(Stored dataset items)
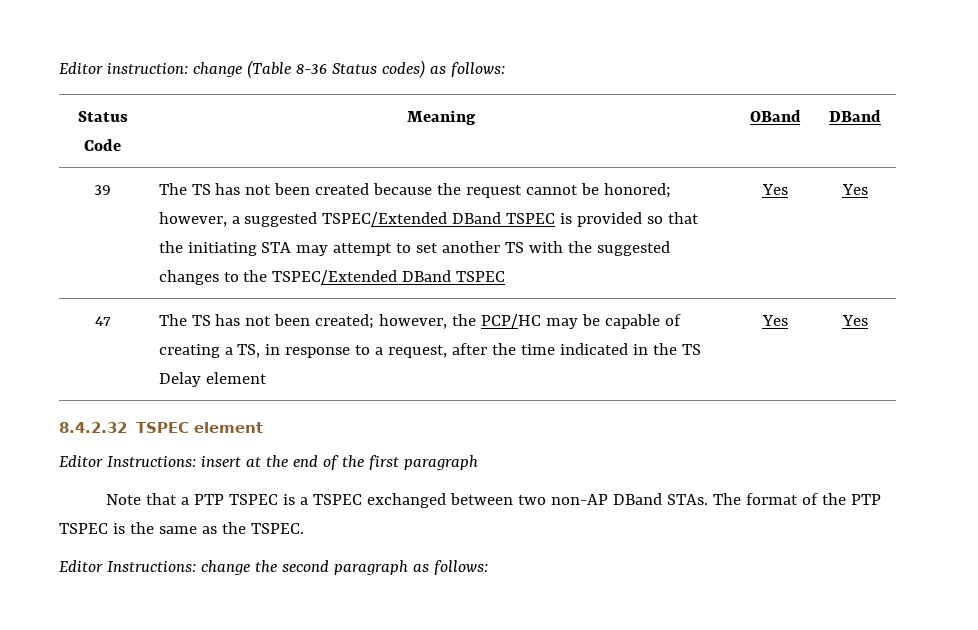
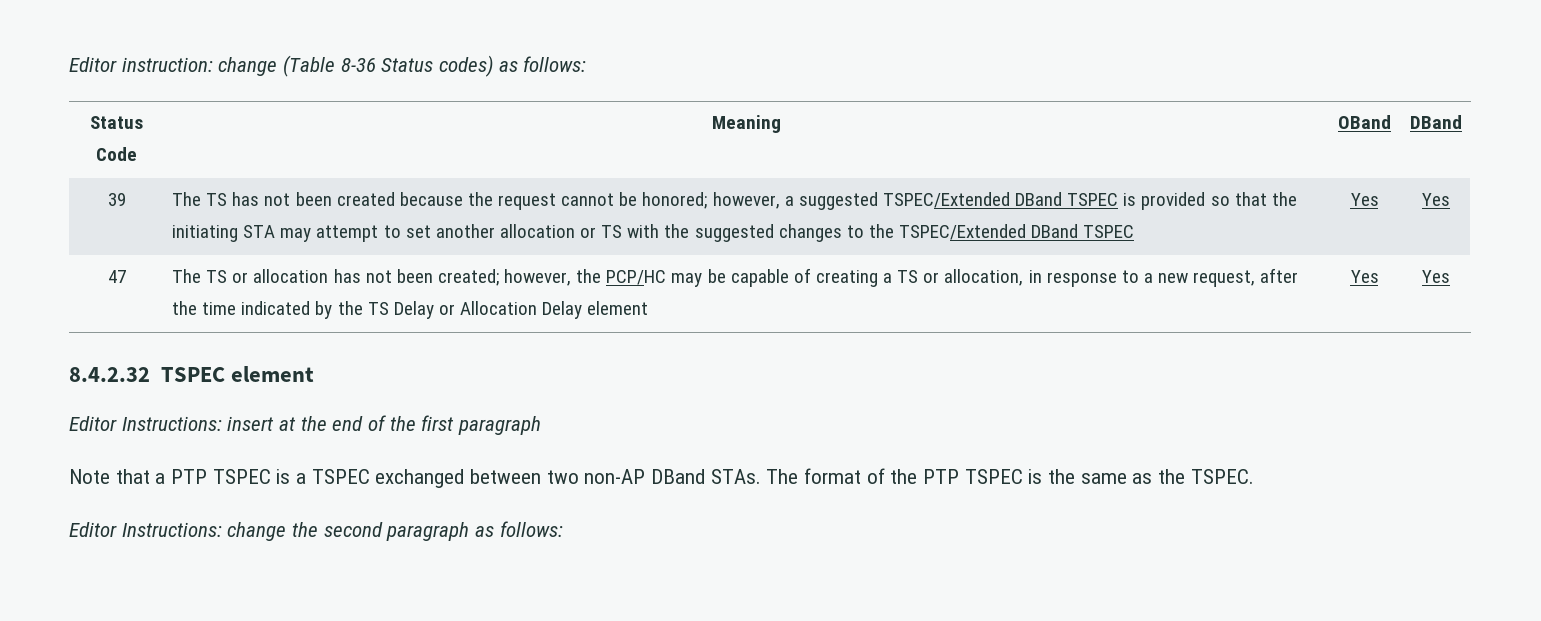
(501, 247) none -> [499,224,597,238] allocation or
(211, 320) none -> [232,269,329,283] or allocation
[237,344,261,358] TS, -> [897,269,1024,286] TS or allocation,
(384, 351) none -> [1158,273,1189,283] new
[633,344,649,355] in -> [315,301,333,319] by
(201, 379) none -> [438,301,583,319] or Allocation Delay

▸ Task brief: Within the entries, find each line holding the string "none". Reply with how many there are, as a number alone.

▸ Exercise result: 4